For cases that don’t respond to topical corticosteroids, other immune-suppressing medications can be tried. These carry more side effects, so they’re reserved for more resistant disease.

Reducing Flares With Daily Habits

Several practical changes can help reduce irritation and the frequency of painful episodes. Sodium lauryl sulfate (SLS), a foaming agent found in most toothpastes, is a known irritant for people with OLP. Switching to an SLS-free toothpaste can noticeably reduce soreness. Look for one with at least 1350 to 1500 ppm fluoride to maintain cavity protection. After brushing, spit out the excess but don’t rinse with water, so the fluoride stays on your teeth.
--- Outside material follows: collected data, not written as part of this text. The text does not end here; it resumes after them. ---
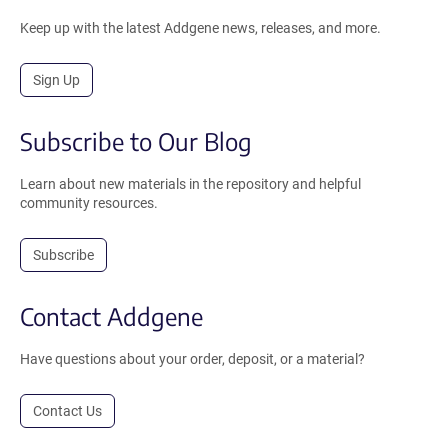
Keep up with the latest Addgene news, releases, and more.
Sign Up
Subscribe to Our Blog
Learn about new materials in the repository and helpful
community resources.
Subscribe
Contact Addgene
Have questions about your order, deposit, or a material?
Contact Us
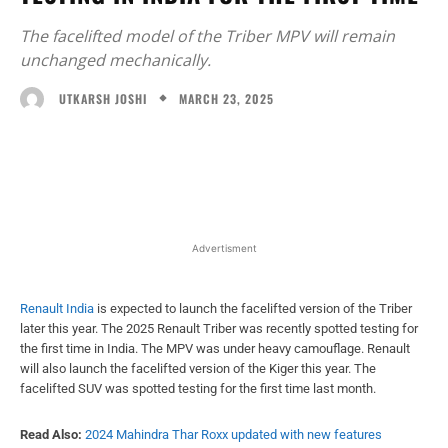
The facelifted model of the Triber MPV will remain
unchanged mechanically.
MARCH 23, 2025
UTKARSH JOSHI
Facebook
X
WhatsApp
Linked
Advertisment
Renault India
is expected to launch the facelifted version of the Triber
later this year. The 2025 Renault Triber was recently spotted testing for
the first time in India. The MPV was under heavy camouflage. Renault
will also launch the facelifted version of the Kiger this year. The
facelifted SUV was spotted testing for the first time last month.
Read Also:
2024 Mahindra Thar Roxx updated with new features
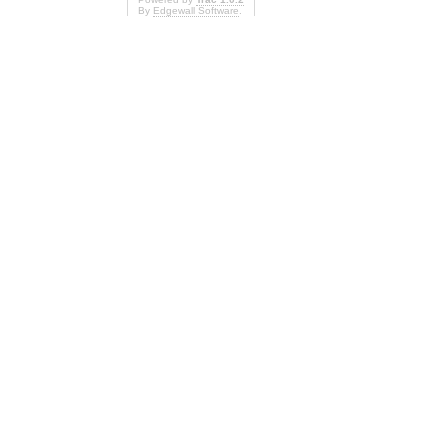
By
Edgewall Software
.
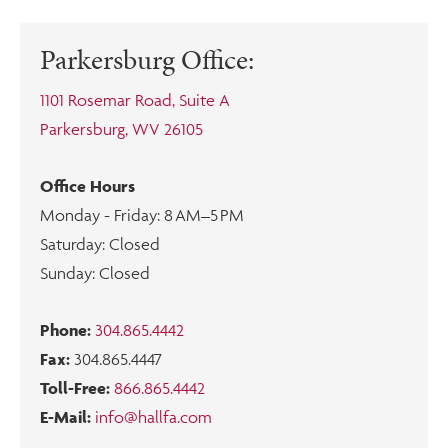
Parkersburg Office:
1101 Rosemar Road, Suite A
Parkersburg, WV 26105
Office Hours
Monday - Friday: 8 AM–5 PM
Saturday: Closed
Sunday: Closed
Phone:
304.865.4442
Fax:
304.865.4447
Toll-Free:
866.865.4442
E-Mail:
info@hallfa.com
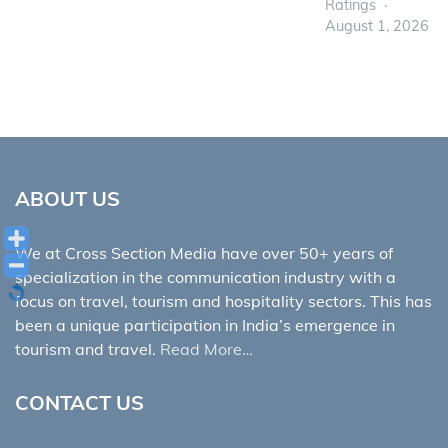
Ratings
August 1, 2026
ABOUT US
We at Cross Section Media have over 50+ years of
specialization in the communication industry with a
focus on travel, tourism and hospitality sectors. This has
been a unique participation in India’s emergence in
tourism and travel.
Read More…
CONTACT US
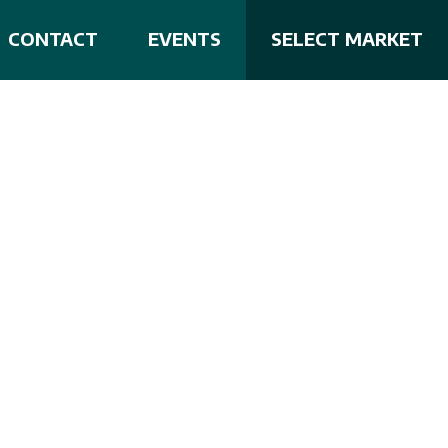
CONTACT
EVENTS
SELECT MARKET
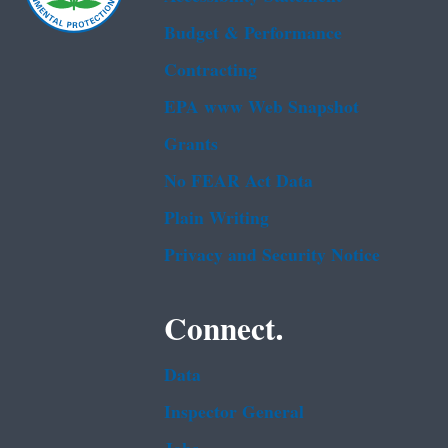
Budget & Performance
Contracting
EPA www Web Snapshot
Grants
No FEAR Act Data
Plain Writing
Privacy and Security Notice
Connect.
Data
Inspector General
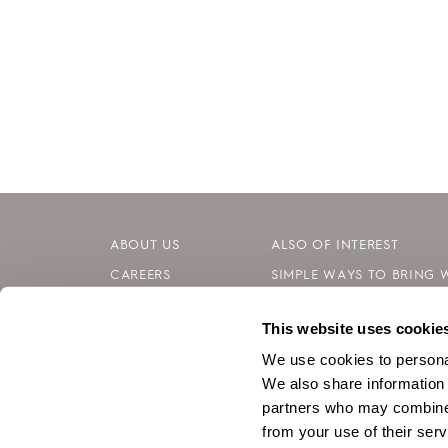
ABOUT US
ALSO OF INTEREST
CAREERS
SIMPLE WAYS TO BRING 
INVESTORS
INTERNATIONAL WOMEN’S
This website uses cookie
CONTACT
MENTAL WELLNESS: SIMP
We use cookies to personal
We also share information 
partners who may combine i
from your use of their serv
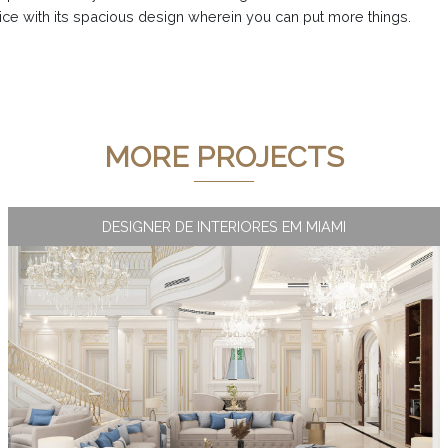
ice with its spacious design wherein you can put more things.
MORE PROJECTS
DESIGNER DE INTERIORES EM MIAMI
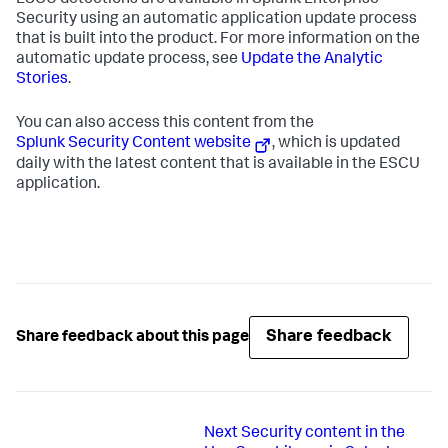
ESCU detections are available in Splunk Enterprise
Security using an automatic application update process
that is built into the product. For more information on the
automatic update process, see
Update the Analytic
Stories
.
You can also access this content from the
Splunk Security Content website
, which is updated
daily with the latest content that is available in the ESCU
application.
Share feedback
Share feedback about this page
Next
Security content in the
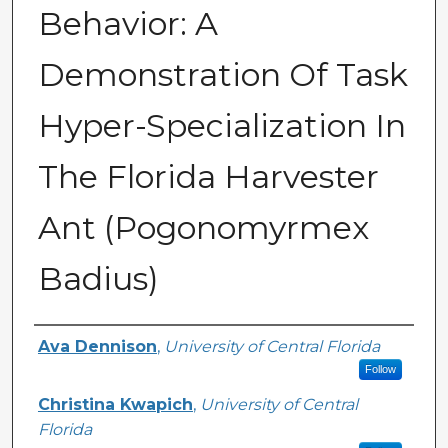
Behavior: A
Demonstration Of Task
Hyper-Specialization In
The Florida Harvester
Ant (Pogonomyrmex
Badius)
Author
Ava Dennison
,
University of Central Florida
Follow
Christina Kwapich
,
University of Central
Florida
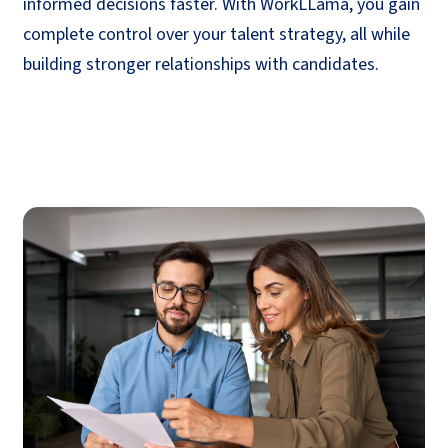
informed decisions faster. With
WorkLLama
, you gain
complete control over your talent strategy, all while
building stronger relationships with candidates.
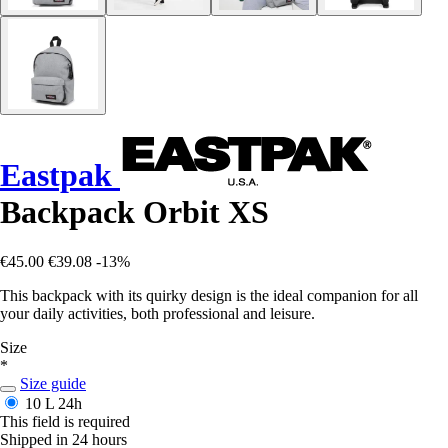
Eastpak
Backpack Orbit XS
€45.00
€39.08
-13%
This backpack with its quirky design is the ideal companion for all
your daily activities, both professional and leisure.
Size
*
Size guide
10 L
24h
This field is required
Shipped in 24 hours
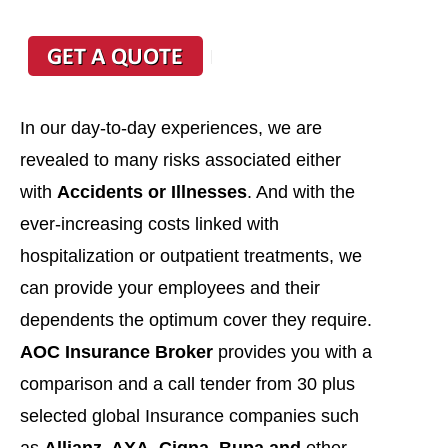
In our day-to-day experiences, we are
revealed to many risks associated either
with
Accidents or Illnesses
. And with the
ever-increasing costs linked with
hospitalization or outpatient treatments, we
can provide your employees and their
dependents the optimum cover they require.
AOC Insurance Broker
provides you with a
comparison and a call tender from 30 plus
selected global Insurance companies such
as
Allianz, AXA, Cigna, Bupa and
other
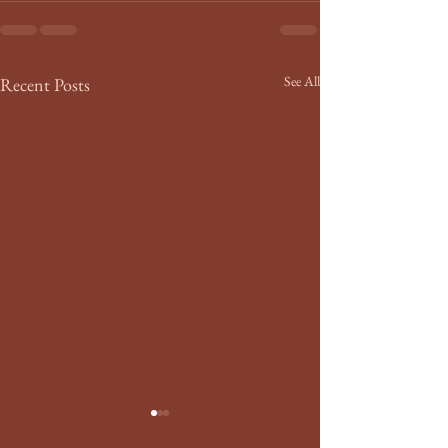
See All
Recent Posts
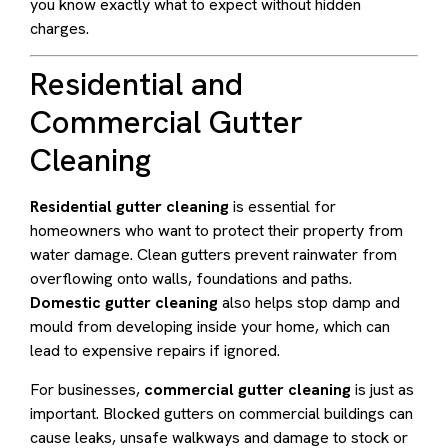
you know exactly what to expect without hidden
charges.
Residential and
Commercial Gutter
Cleaning
Residential gutter cleaning
is essential for
homeowners who want to protect their property from
water damage. Clean gutters prevent rainwater from
overflowing onto walls, foundations and paths.
Domestic gutter cleaning
also helps stop damp and
mould from developing inside your home, which can
lead to expensive repairs if ignored.
For businesses,
commercial gutter cleaning
is just as
important. Blocked gutters on commercial buildings can
cause leaks, unsafe walkways and damage to stock or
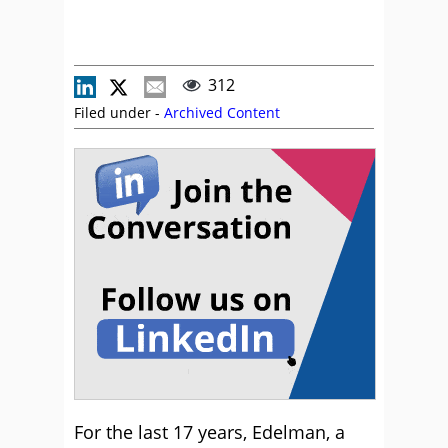
312
Filed under -
Archived Content
For the last 17 years, Edelman, a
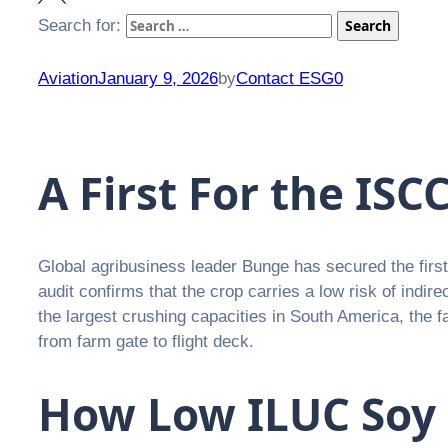
Search for:
Search
Aviation
January 9, 2026
by
Contact ESG0
A First For the IS
Global agribusiness leader Bunge has secured the fir
audit confirms that the crop carries a low risk of indir
the largest crushing capacities in South America, the fa
from farm gate to flight deck.
How Low ILUC Soy B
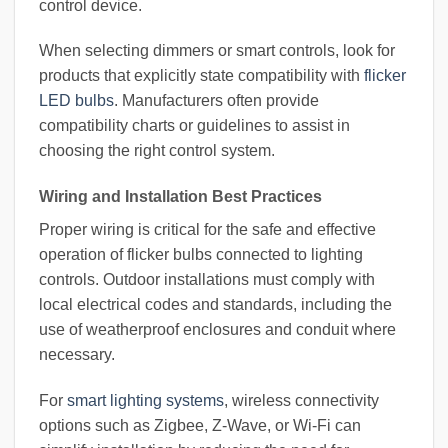
control device.
When selecting dimmers or smart controls, look for
products that explicitly state compatibility with
flicker
LED bulbs
. Manufacturers often provide
compatibility charts or guidelines to assist in
choosing the right control system.
Wiring and Installation Best Practices
Proper wiring is critical for the safe and effective
operation of flicker bulbs connected to lighting
controls. Outdoor installations must comply with
local electrical codes and standards, including the
use of weatherproof enclosures and conduit where
necessary.
For
smart lighting systems
, wireless connectivity
options such as Zigbee, Z-Wave, or Wi-Fi can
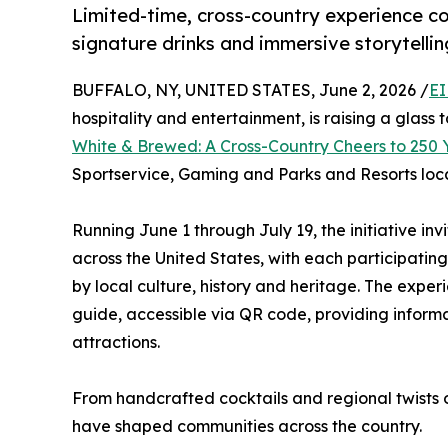
Limited-time, cross-country experience co
signature drinks and immersive storytellin
BUFFALO, NY, UNITED STATES, June 2, 2026 /
EI
hospitality and entertainment, is raising a glass 
White & Brewed: A Cross-Country Cheers to 250 
Sportservice, Gaming and Parks and Resorts loc
Running June 1 through July 19, the initiative in
across the United States, with each participatin
by local culture, history and heritage. The expe
guide, accessible via QR code, providing inform
attractions.
From handcrafted cocktails and regional twists o
have shaped communities across the country.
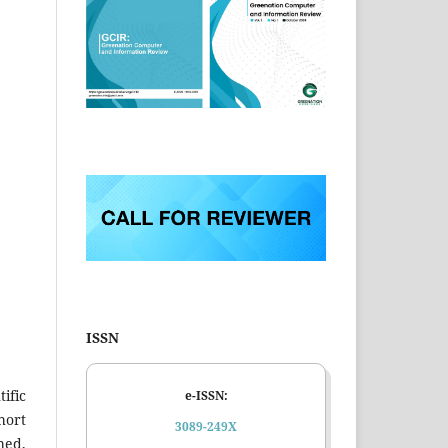
ISSN
ific
e-ISSN:
hort
3089-249X
hed,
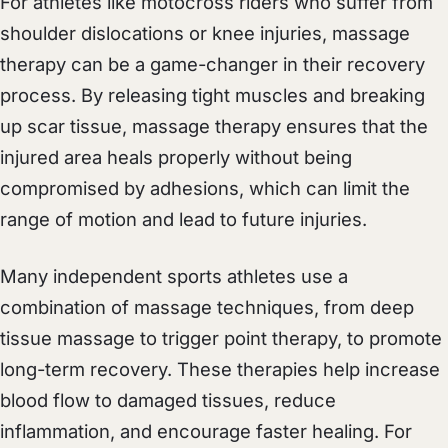
For athletes like motocross riders who suffer from
shoulder dislocations or knee injuries, massage
therapy can be a game-changer in their recovery
process. By releasing tight muscles and breaking
up scar tissue, massage therapy ensures that the
injured area heals properly without being
compromised by adhesions, which can limit the
range of motion and lead to future injuries.
Many independent sports athletes use a
combination of massage techniques, from deep
tissue massage to trigger point therapy, to promote
long-term recovery. These therapies help increase
blood flow to damaged tissues, reduce
inflammation, and encourage faster healing. For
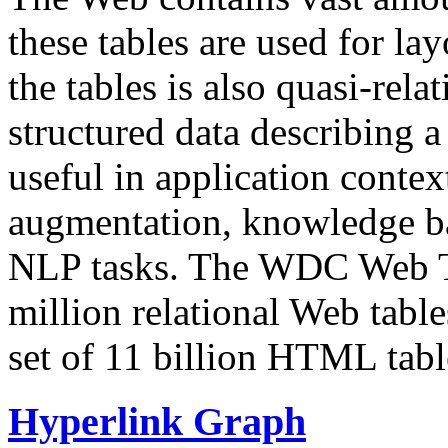
these tables are used for lay
the tables is also quasi-rela
structured data describing a 
useful in application contex
augmentation, knowledge ba
NLP tasks. The WDC Web Tab
million relational Web table
set of 11 billion HTML tab
Hyperlink Graph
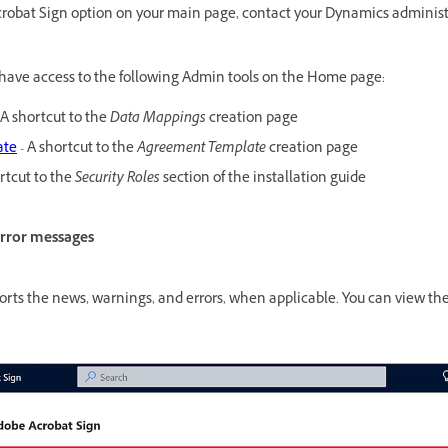
Acrobat Sign option on your main page, contact your Dynamics administr
ave access to the following Admin tools on the Home page:
 A shortcut to the
Data Mappings
creation page
ate
- A shortcut to the
Agreement Template
creation page
rtcut to the
Security Roles
section of the installation guide
error messages
rts the news, warnings, and errors, when applicable. You can view th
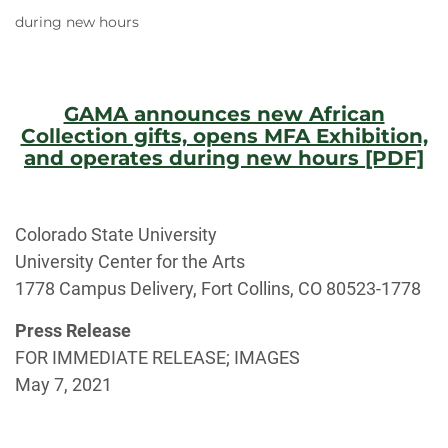
during new hours
GAMA announces new African
Collection gifts, opens MFA Exhibition,
and operates during new hours [PDF]
Colorado State University
University Center for the Arts
1778 Campus Delivery, Fort Collins, CO 80523-1778
Press Release
FOR IMMEDIATE RELEASE; IMAGES
May 7, 2021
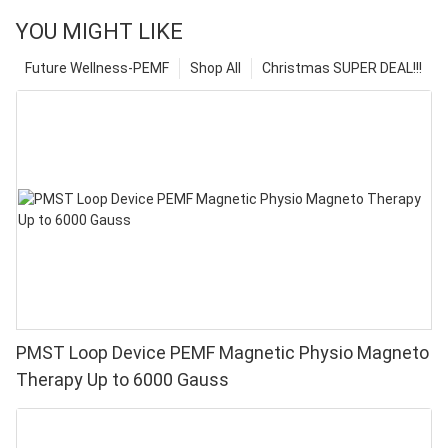
YOU MIGHT LIKE
Future Wellness-PEMF
Shop All
Christmas SUPER DEAL!!!
PMST Loop Device PEMF Magnetic Physio Magneto
Therapy Up to 6000 Gauss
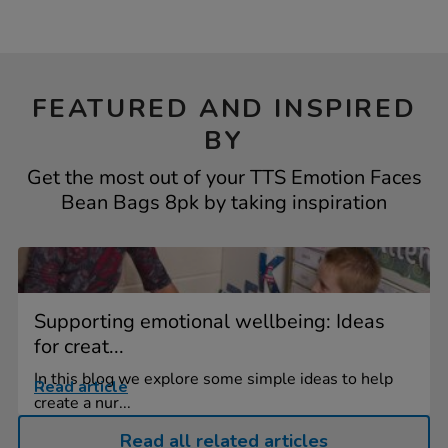
FEATURED AND INSPIRED
BY
Get the most out of your TTS Emotion Faces
Bean Bags 8pk by taking inspiration
Supporting emotional wellbeing: Ideas
for creat...
In this blog we explore some simple ideas to help
Read article
create a nur...
Read all related articles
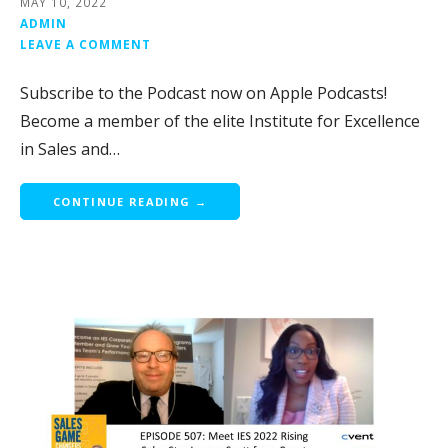
MAY 10, 2022
ADMIN
LEAVE A COMMENT
Subscribe to the Podcast now on Apple Podcasts!
Become a member of the elite Institute for Excellence
in Sales and…
CONTINUE READING →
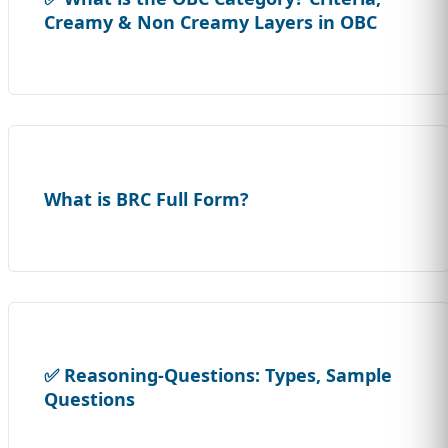
Creamy & Non Creamy Layers in OBC
What is BRC Full Form?
✅ Reasoning-Questions: Types, Sample
Questions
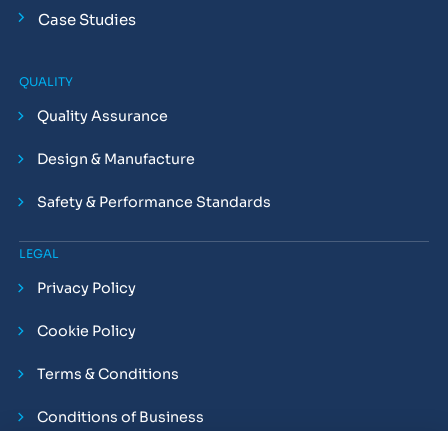
Case Studies
QUALITY
Quality Assurance
Design & Manufacture
Safety & Performance Standards
LEGAL
Privacy Policy
Cookie Policy
Terms & Conditions
Conditions of Business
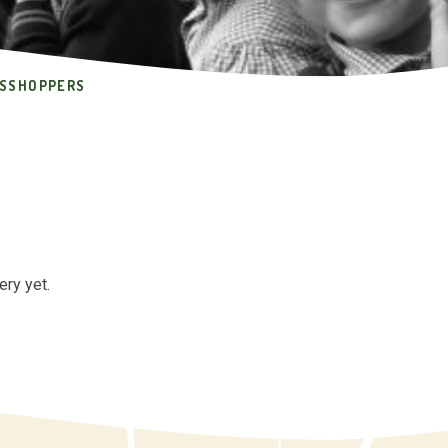
SSHOPPERS
ery yet.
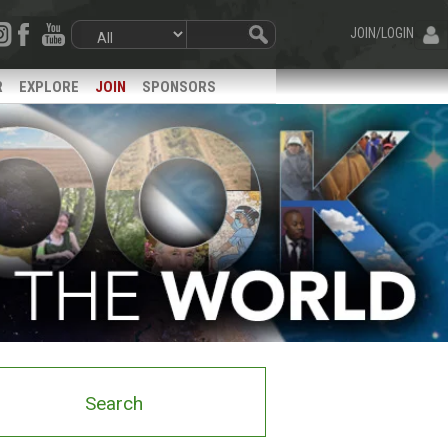
JOIN/LOGIN
R
EXPLORE
JOIN
SPONSORS
Search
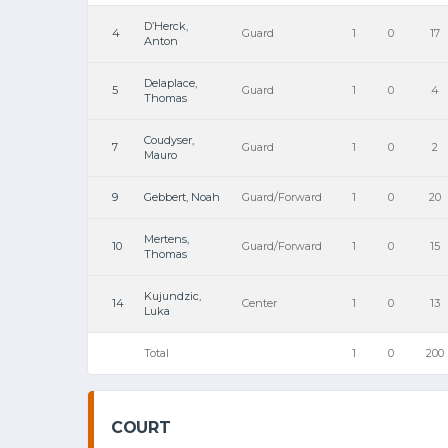
D’Herck,
4
Guard
1
0
17
Anton
Delaplace,
5
Guard
1
0
4
Thomas
Coudyser,
7
Guard
1
0
2
Mauro
9
Gebbert, Noah
Guard/Forward
1
0
20
Mertens,
10
Guard/Forward
1
0
15
Thomas
Kujundzic,
14
Center
1
0
13
Luka
Total
1
0
200
COURT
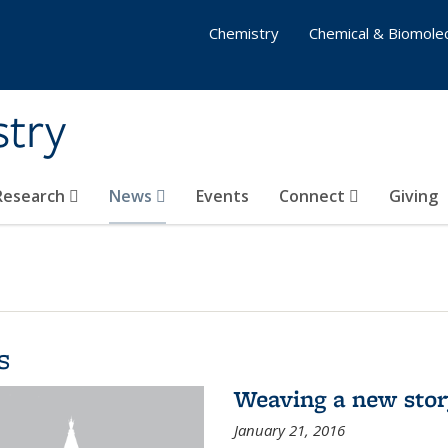
Chemistry
Chemical & Biomolec
stry
 Research
News
Events
Connect
Giving
s
Weaving a new sto
January 21, 2016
During flares, avoiding spicy, acidic, salty, and crunchy foods helps limit pain. Tomatoes, citrus fruits, hot peppers, and crispy or sharp-edged foods like chips are common culprits. Alcohol-containing mouthwashes can also sting. If you have metal dental restorations and your lesions appear in direct contact with them, it’s worth discussing this with your dentist. In some cases, replacing certain metals has helped resolve symptoms, though this doesn’t work for everyone.

The Cancer Risk

OLP is classified as an oral potentially malignant disorder, which means it carries a small but real risk of developing into oral squamous cell carcinoma. A 2024 systematic review and meta-analysis put the overall malignant transformation rate at 1.43 percent. For OLP with dysplasia, where cells already show precancerous changes under the microscope, the rate jumps to 5.13 percent.

This is why long-term follow-up matters even when symptoms are well controlled. Regular monitoring, typically every 6 to 12 months, allows your clinician to spot any suspicious changes early. Erosive and atrophic forms carry higher concern than reticular OLP. Any persistent ulcer that doesn’t heal with treatment, or any area that changes in texture or appearance, should be evaluated promptly with a new biopsy.